→ **EXERCISE DIRECTIONS**
Among the records that follow, count the lines where "Naimi" appears, and state the count by itself.

[Opening RECORDS PROVIDED section]

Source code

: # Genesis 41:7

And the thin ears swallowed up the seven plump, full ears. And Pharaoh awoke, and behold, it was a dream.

[Closing RECORDS PROVIDED section]
[Opening RECORDS PROVIDED section]

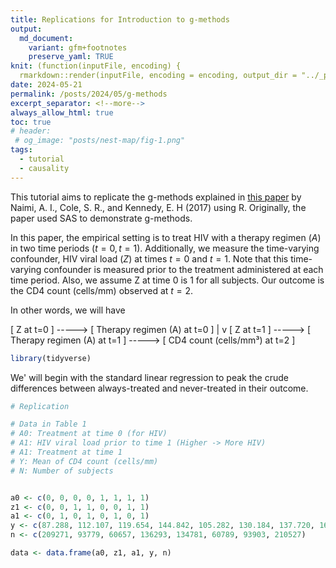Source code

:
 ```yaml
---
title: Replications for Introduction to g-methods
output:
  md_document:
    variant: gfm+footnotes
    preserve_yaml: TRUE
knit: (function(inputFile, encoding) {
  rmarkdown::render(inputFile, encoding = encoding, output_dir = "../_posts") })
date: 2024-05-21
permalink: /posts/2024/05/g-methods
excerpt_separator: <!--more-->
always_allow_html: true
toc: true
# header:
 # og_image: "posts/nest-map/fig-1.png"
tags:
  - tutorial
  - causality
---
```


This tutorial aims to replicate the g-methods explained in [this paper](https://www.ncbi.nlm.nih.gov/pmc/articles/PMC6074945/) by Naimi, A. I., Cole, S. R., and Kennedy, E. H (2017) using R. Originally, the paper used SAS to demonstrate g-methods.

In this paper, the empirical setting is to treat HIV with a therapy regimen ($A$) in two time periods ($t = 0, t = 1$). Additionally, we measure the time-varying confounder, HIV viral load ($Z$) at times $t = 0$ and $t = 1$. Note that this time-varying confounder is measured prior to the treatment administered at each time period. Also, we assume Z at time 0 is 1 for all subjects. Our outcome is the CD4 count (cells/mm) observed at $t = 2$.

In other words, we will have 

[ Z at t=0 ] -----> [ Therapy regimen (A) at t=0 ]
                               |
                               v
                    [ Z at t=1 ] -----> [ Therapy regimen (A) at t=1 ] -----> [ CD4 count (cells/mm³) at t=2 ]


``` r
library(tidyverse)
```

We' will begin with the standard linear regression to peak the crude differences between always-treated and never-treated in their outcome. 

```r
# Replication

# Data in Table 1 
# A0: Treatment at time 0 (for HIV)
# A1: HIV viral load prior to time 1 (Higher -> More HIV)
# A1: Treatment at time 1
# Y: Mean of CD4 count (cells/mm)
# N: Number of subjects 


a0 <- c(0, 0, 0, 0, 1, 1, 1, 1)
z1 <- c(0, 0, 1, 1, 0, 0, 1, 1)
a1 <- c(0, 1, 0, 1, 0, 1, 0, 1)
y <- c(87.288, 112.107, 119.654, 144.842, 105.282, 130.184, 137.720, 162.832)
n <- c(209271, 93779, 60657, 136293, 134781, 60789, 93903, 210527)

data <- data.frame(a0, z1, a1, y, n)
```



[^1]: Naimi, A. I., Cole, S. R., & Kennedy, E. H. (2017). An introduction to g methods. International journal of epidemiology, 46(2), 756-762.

[Closing RECORDS PROVIDED section]

→ **RESULT FOR THIS EXERCISE**
2